Vini «naturali», ecco perché è ora di finirla con la disputa tra tifosi pro e contro

Di vini naturali se n’è parlato fin troppo, cominciando dal termine improprio che li definisce – fuorviante per certi versi – fino ad arrivare alle rovine che negli anni passati hanno generato opposte fazioni oltranziste, quasi scissioniste a dire il vero. Da un lato il movimento “vinnaturista” e dall’altro quello dei produttori cosiddetti convenzionali. Con tanta confusione in mezzo.

È tempo di affrontare l’argomento in maniera più pacata e di conseguenza di porre fine alle “ostilità” che, a mio avviso, sarebbe anche la cosa migliore da fare. Occorre seppellire l’ascia di guerra, finirla di mettere a confronto “curva nord” e “curva sud” (in un senso e nell’altro), analizzare invece ciò che è stato quel movimento, cosa ha portato e gli effetti positivi che ha generato, seppur con derive che ora è meglio analizzare a distanza. Un conto è stata l’avanguardia – quindi rivendicare questa rottura – però adesso, paradossalmente, i primi avanguardisti si stanno distaccano quasi con disagio dalla definizione di “vino naturale”.

A questo punto la domanda è: la funzione di avanguardia del presunto “vino naturale” ha finito la sua “spinta propulsiva” (cit)?. La risposta, detto con molta franchezza, è sì! L’avanguardia ha prodotto cambiamenti; invero alcuni molto positivi, come la sempre maggiore attenzione alla “sostenibilità” da parte di tutti, oltre a un diffuso rispetto e amore per la terra.Ha creato fin dalle sue origini un forte clamore, al caro prezzo tuttavia di dividere per un significativo periodo di tempo il nostro mondo in tifoserie contrapposte.

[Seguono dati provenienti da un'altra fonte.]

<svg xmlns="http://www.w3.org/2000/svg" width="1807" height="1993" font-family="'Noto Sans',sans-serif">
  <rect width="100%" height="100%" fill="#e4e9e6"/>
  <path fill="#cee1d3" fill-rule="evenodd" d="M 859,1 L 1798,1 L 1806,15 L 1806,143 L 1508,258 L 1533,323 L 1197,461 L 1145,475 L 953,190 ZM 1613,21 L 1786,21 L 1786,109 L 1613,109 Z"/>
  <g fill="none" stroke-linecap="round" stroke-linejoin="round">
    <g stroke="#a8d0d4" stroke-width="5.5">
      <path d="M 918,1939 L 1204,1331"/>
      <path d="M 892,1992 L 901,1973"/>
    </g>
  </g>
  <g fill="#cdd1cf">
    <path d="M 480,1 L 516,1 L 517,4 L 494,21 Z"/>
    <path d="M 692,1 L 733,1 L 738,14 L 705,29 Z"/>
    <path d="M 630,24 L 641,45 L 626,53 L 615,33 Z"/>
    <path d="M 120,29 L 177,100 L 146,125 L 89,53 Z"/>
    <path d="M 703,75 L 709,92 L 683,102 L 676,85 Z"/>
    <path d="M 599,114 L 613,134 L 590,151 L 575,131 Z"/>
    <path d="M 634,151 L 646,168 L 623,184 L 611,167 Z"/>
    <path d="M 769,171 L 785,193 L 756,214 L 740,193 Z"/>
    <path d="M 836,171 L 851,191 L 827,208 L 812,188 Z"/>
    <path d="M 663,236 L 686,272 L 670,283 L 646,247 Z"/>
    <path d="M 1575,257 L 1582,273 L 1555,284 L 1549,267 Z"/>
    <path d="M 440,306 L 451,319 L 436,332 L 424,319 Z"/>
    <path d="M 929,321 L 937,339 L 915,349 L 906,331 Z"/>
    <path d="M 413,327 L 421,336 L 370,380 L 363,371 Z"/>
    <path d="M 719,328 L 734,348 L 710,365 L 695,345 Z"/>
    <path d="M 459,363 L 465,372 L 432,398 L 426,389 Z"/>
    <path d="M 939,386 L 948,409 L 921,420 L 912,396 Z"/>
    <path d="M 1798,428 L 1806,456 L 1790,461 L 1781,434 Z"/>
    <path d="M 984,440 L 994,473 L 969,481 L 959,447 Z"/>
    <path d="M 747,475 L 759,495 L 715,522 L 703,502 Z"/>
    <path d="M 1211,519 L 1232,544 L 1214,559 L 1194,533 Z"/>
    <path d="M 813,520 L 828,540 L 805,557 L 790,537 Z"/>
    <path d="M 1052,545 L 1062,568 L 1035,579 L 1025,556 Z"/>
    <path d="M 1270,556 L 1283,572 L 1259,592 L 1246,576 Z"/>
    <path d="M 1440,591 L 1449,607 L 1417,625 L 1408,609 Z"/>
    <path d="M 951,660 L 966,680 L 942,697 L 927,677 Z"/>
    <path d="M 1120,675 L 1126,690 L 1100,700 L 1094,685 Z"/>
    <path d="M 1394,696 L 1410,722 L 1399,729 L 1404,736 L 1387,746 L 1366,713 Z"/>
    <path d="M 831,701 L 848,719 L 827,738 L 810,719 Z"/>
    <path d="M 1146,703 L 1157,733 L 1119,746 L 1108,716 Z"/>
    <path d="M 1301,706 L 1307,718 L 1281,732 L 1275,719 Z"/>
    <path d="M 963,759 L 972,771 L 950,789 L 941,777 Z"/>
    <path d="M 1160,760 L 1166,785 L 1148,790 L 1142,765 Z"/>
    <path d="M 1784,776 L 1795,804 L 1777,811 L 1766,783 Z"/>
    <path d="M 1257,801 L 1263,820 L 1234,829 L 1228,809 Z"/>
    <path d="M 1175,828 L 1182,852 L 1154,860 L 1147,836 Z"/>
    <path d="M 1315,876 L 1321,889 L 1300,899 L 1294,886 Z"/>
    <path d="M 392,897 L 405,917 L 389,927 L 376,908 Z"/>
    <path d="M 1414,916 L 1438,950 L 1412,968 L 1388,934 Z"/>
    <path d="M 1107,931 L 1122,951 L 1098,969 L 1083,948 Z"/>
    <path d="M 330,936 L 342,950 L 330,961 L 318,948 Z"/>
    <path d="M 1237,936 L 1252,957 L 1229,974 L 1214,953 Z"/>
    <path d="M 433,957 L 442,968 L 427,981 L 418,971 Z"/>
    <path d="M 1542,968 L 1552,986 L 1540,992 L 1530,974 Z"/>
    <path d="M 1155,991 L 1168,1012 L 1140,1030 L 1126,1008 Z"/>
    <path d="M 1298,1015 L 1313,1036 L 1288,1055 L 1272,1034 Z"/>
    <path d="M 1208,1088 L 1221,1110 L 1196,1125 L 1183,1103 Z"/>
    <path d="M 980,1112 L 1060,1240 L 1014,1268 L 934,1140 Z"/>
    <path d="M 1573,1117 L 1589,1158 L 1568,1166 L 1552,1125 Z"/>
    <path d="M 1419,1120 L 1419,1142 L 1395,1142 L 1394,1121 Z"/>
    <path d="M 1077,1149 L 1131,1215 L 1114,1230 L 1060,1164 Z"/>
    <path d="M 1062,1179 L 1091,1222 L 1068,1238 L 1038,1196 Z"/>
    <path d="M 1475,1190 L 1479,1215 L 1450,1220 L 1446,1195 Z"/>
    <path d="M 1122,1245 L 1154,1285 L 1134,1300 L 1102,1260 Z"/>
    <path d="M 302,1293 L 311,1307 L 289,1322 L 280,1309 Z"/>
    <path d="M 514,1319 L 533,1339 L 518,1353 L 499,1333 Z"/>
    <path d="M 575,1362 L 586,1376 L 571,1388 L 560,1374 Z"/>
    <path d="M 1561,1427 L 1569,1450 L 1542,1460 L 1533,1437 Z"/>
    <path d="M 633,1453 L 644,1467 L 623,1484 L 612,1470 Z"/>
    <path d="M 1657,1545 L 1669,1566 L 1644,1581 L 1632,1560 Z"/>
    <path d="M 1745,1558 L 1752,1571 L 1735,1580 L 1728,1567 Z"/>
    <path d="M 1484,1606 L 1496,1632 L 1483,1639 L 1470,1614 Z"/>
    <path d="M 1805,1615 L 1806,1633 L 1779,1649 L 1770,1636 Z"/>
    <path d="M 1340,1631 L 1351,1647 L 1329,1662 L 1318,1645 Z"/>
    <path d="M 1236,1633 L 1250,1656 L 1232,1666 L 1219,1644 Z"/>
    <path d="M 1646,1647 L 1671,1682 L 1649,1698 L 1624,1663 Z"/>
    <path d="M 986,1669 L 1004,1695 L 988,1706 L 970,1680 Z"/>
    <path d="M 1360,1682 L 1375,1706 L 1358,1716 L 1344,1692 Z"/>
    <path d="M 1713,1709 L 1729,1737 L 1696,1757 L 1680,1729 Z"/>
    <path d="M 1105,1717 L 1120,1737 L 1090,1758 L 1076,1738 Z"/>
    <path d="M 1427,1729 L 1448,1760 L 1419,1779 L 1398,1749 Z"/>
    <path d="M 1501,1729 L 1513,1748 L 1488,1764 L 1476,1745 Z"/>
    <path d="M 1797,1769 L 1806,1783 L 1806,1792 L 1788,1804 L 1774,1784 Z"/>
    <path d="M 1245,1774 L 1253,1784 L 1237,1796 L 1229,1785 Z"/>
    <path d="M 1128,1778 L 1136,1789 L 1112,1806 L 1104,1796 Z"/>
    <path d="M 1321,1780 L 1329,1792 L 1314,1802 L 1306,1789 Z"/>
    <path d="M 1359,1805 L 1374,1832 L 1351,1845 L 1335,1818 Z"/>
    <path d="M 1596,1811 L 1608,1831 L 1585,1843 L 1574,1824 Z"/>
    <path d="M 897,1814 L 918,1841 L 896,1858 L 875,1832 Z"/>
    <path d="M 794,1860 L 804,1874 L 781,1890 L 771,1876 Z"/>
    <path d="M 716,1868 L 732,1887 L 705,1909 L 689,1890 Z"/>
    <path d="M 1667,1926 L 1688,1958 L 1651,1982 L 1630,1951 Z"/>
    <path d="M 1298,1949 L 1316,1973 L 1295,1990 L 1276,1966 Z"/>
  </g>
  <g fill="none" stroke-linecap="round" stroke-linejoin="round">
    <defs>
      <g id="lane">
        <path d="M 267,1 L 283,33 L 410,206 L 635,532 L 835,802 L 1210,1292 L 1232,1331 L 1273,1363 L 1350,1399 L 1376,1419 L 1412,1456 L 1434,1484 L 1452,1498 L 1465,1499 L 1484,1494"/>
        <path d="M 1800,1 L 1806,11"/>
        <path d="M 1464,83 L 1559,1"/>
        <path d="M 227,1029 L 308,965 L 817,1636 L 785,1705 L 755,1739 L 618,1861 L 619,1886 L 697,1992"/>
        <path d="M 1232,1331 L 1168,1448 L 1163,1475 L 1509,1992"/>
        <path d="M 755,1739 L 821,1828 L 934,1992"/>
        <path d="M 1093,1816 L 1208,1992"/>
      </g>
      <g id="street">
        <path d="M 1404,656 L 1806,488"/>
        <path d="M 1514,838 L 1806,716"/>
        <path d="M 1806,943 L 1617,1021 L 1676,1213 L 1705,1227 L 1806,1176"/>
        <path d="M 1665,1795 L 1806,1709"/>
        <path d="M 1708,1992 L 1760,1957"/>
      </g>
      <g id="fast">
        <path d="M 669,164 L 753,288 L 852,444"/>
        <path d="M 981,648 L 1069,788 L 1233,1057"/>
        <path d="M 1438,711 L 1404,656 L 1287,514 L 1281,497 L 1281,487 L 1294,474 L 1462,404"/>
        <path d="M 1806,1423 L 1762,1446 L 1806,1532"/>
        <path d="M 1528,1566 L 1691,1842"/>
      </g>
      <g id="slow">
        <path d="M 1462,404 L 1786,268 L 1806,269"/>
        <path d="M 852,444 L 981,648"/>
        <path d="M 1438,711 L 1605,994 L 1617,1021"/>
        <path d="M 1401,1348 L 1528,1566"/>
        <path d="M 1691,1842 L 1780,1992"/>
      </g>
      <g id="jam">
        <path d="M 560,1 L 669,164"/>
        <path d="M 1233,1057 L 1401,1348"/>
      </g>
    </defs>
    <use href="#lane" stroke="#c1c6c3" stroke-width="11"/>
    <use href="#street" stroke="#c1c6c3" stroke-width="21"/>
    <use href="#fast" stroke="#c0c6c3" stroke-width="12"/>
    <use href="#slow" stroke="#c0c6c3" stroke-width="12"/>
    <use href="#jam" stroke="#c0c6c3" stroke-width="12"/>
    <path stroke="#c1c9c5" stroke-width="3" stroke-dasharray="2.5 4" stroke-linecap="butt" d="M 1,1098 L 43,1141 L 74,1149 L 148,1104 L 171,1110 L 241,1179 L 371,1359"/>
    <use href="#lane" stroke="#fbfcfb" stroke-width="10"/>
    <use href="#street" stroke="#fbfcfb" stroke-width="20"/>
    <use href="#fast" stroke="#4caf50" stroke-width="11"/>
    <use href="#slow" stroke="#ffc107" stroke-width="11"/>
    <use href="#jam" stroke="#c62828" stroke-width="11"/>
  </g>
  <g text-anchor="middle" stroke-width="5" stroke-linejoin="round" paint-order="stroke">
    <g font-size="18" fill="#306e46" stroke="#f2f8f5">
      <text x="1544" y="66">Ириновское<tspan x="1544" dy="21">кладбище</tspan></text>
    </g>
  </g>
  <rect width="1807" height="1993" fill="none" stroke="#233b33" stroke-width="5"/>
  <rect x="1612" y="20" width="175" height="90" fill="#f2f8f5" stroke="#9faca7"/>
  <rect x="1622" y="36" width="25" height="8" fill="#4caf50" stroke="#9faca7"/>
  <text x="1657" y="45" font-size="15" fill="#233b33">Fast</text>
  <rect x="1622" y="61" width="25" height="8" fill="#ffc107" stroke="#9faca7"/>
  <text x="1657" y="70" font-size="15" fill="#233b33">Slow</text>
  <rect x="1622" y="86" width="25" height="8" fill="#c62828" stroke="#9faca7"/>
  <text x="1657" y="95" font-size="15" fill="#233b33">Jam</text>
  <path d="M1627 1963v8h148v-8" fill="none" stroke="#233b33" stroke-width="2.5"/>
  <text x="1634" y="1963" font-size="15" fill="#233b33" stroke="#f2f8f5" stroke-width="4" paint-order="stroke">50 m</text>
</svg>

Grande è stata la confusione – che in parte ancora esiste, soprattutto per il consumatore – su cosa si dovesse intendere per vino naturale, biologico, biodinamico e altre amenità, aggiungo io (e mi perdonerete se mi tengo sempre sul filo dell’ironia).

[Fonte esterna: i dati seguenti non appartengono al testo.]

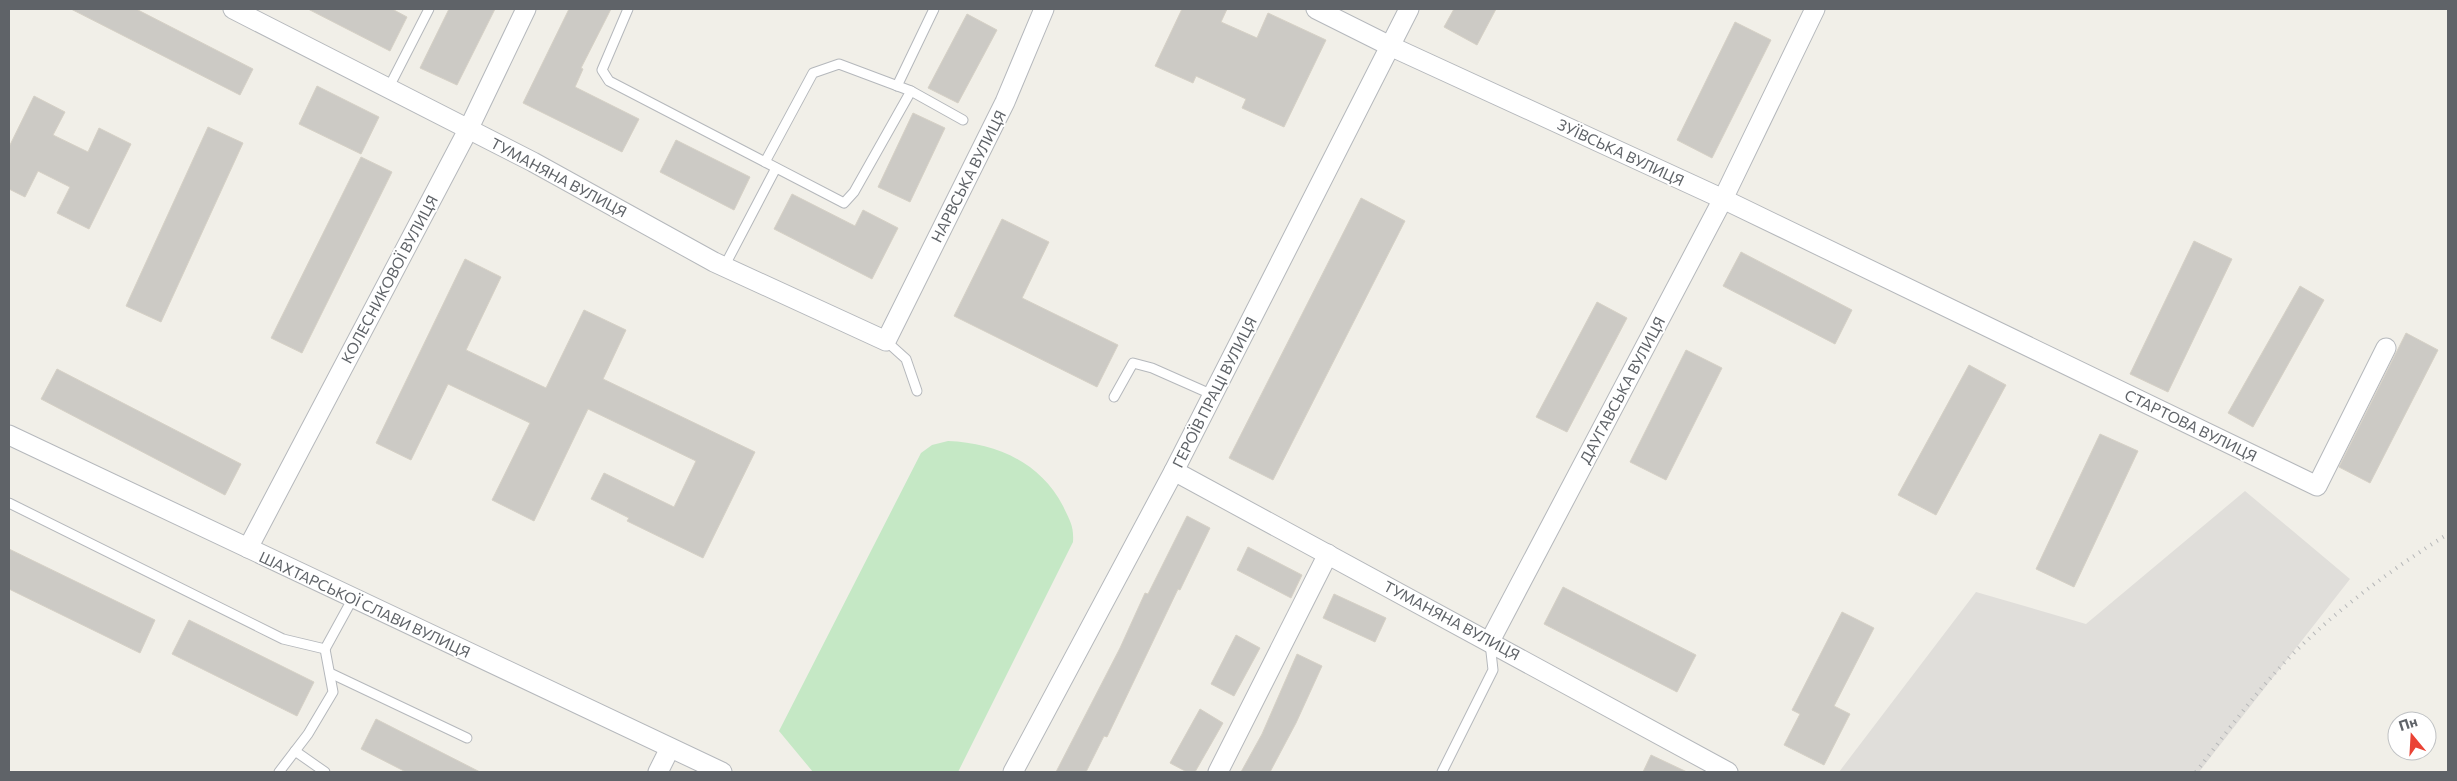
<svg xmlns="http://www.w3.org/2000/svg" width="2457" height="781" viewBox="0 0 2457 781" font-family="Commissioner,sans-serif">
  <rect width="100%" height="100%" fill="#f1efe8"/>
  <polygon fill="#e0deda" points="2245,491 2350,579 2199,772 1839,772 1976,592 2086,624"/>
  <path fill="#c5e8c5" d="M 948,441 C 996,443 1040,462 1063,506 C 1070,521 1074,526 1073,542 L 958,772 L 813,772 L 779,731 L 921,453 L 932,445 Z"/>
  <g fill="#cccac5" stroke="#d6d1c6">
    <polygon points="71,9 136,9 253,69 240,95"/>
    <polygon points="308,9 392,9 407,17 390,51"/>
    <polygon points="449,9 495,9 457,85 420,68"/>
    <polygon points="569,9 611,9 581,68 583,69 575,87 639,119 622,152 523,103"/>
    <polygon points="1182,9 1227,9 1221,22 1257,38 1268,13 1326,40 1284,127 1242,108 1246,99 1196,76 1193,83 1155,66"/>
    <polygon points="1454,9 1496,9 1477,45 1444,27"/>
    <polygon points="967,14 997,30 958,103 928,88"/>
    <polygon points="1735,22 1771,40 1712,158 1677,140"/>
    <polygon points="317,86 379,117 361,154 299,124"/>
    <polygon points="34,96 65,112 53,135 88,152 99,128 131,144 89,229 57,213 70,187 38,171 25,197 9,189 9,147"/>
    <polygon points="913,113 945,128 910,202 878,187"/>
    <polygon points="208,127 243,143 161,322 126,306"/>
    <polygon points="676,140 750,177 734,210 660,172"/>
    <polygon points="361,157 392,172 302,353 271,338"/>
    <polygon points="792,194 855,226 863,210 898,228 872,279 774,229"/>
    <polygon points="1361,198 1405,221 1273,480 1229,458"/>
    <polygon points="1002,219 1049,242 1022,298 1118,345 1097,387 954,316"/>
    <polygon points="2194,241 2232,259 2168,392 2130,374"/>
    <polygon points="1741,252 1852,310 1835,344 1723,286"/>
    <polygon points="465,259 501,277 466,350 546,388 584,310 626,330 603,379 755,452 703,558 627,521 629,518 591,499 604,473 674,507 696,461 588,409 534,521 492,500 530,423 448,384 411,460 376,443"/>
    <polygon points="2300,286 2324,300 2253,427 2228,413"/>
    <polygon points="1597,302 1627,318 1567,432 1536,417"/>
    <polygon points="2406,333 2438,350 2370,483 2339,467"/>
    <polygon points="1686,350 1722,368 1666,480 1630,462"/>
    <polygon points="1969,365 2006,385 1936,515 1898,495"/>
    <polygon points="57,369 241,464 225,495 41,399"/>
    <polygon points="2100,434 2138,451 2074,587 2036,569"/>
    <polygon points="1187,516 1210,528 1180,590 1178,589 1107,737 1104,736 1086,772 1056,772 1120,648 1145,593 1148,594"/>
    <polygon points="1248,547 1302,575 1291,598 1237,570"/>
    <polygon points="9,549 155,620 140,653 9,589"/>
    <polygon points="1563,587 1696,655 1677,692 1544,624"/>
    <polygon points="1334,594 1386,618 1375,642 1323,618"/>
    <polygon points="1842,612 1874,628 1834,706 1850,714 1824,765 1784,745 1800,714 1792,710"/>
    <polygon points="189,620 314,682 297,716 172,654"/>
    <polygon points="1236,635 1260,648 1234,696 1211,684"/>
    <polygon points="1297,654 1322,666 1296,723 1270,772 1241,772 1262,734"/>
    <polygon points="1200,709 1223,723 1195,772 1187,772 1170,763"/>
    <polygon points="376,719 480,772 406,772 361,749"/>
    <polygon points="1651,755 1687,772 1643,772"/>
  </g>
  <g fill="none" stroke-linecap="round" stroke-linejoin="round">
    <defs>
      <g id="service">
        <polyline points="628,9 602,70 609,81 844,203 854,192 911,91"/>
        <polyline points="897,86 934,9"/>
        <polyline points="388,89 429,9"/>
        <polyline points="765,162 813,73 839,64 911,91 963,120"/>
        <polyline points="724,267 776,168"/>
        <polyline points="886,341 906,359 917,391"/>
        <polyline points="1114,397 1133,363 1152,368 1213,395"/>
        <polyline points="9,503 283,639 325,649 353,598"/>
        <polyline points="330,673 467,738"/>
        <polyline points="295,751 325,772"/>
        <polyline points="279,772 308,734 333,692 325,649"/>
        <polyline points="1442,772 1493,670 1490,643"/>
      </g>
      <g id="minor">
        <polyline points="233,9 533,162 714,262 886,341 1005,102 1044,9"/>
        <polyline points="1316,9 1390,46 1723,199 2317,486 2386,348"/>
        <polyline points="9,435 722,772"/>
        <polyline points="1174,471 1728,772"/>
        <polyline points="248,548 468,130 526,9"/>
        <polyline points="1490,641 1723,199 1815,9"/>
        <polyline points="658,772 670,748"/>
        <polyline points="1013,772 1174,471 1409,9"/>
        <polyline points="1218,772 1328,554"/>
      </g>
    </defs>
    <use href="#service" stroke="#b5b8bc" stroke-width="11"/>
    <use href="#minor" stroke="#b5b8bc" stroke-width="21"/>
    <use href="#service" stroke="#fff" stroke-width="9"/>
    <use href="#minor" stroke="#fff" stroke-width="19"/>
    <path stroke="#b6b7b8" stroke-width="4" stroke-dasharray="1 6" stroke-linecap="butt" d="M 2196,772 C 2221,740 2246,705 2274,674 C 2321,621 2388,571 2448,534"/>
  </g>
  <g text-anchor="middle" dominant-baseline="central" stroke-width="4" stroke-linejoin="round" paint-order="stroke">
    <g font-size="15" fill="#5f6368" stroke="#fff">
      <text transform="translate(1621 152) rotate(25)">ЗУЇВСЬКА ВУЛИЦЯ</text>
      <text transform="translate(968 176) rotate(-63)">НАРВСЬКА ВУЛИЦЯ</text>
      <text transform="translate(559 177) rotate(28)">ТУМАНЯНА ВУЛИЦЯ</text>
      <text transform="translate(389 279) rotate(-62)">КОЛЕСНИКОВОЇ ВУЛИЦЯ</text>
      <text transform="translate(1622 390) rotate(-62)">ДАУГАВСЬКА ВУЛИЦЯ</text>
      <text transform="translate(1214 392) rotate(-63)">ГЕРОЇВ ПРАЦІ ВУЛИЦЯ</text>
      <text transform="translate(2191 425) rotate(26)">СТАРТОВА ВУЛИЦЯ</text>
      <text transform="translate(365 604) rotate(25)">ШАХТАРСЬКОЇ СЛАВИ ВУЛИЦЯ</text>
      <text transform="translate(1452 620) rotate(28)">ТУМАНЯНА ВУЛИЦЯ</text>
    </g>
  </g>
  <rect width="2457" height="781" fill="none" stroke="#5f6368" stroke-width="20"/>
  <g transform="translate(2412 736) rotate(342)"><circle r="24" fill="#ffffff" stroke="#bfc1c3"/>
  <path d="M0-4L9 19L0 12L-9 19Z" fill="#ea4335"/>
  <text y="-8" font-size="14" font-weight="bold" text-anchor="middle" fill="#5f6368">Пн</text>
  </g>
</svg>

Probabilmente è tempo che si torni a parlare nel merito di ciò che viene prodotto e meno dell’aspetto ideologico che per troppo tempo ha contrassegnato il tema. Non si può vivere di sola avanguardia poiché alla fine l’avanguardia stessa diventa parte del sistema e finisce per istituzionalizzarsi.Sto osservando una crescente disponibilità da parte di famosi e bravi produttori di “vini naturali” come ad esempio Stefano Amerighi, Gravner, Zidarich, ma non solo, nel cercare un confronto in modo da non rimanere invischiati in una classificazione che oggigiorno va stretta.Per farla breve: la sostanza è che il vino deve essere buono, deve farsi ricordare; il modo attraverso il quale lo si produce (nel rispetto delle regole e delle certificazioni) è di per sé incidentale e non può essere certamente quello a determinare la qualità.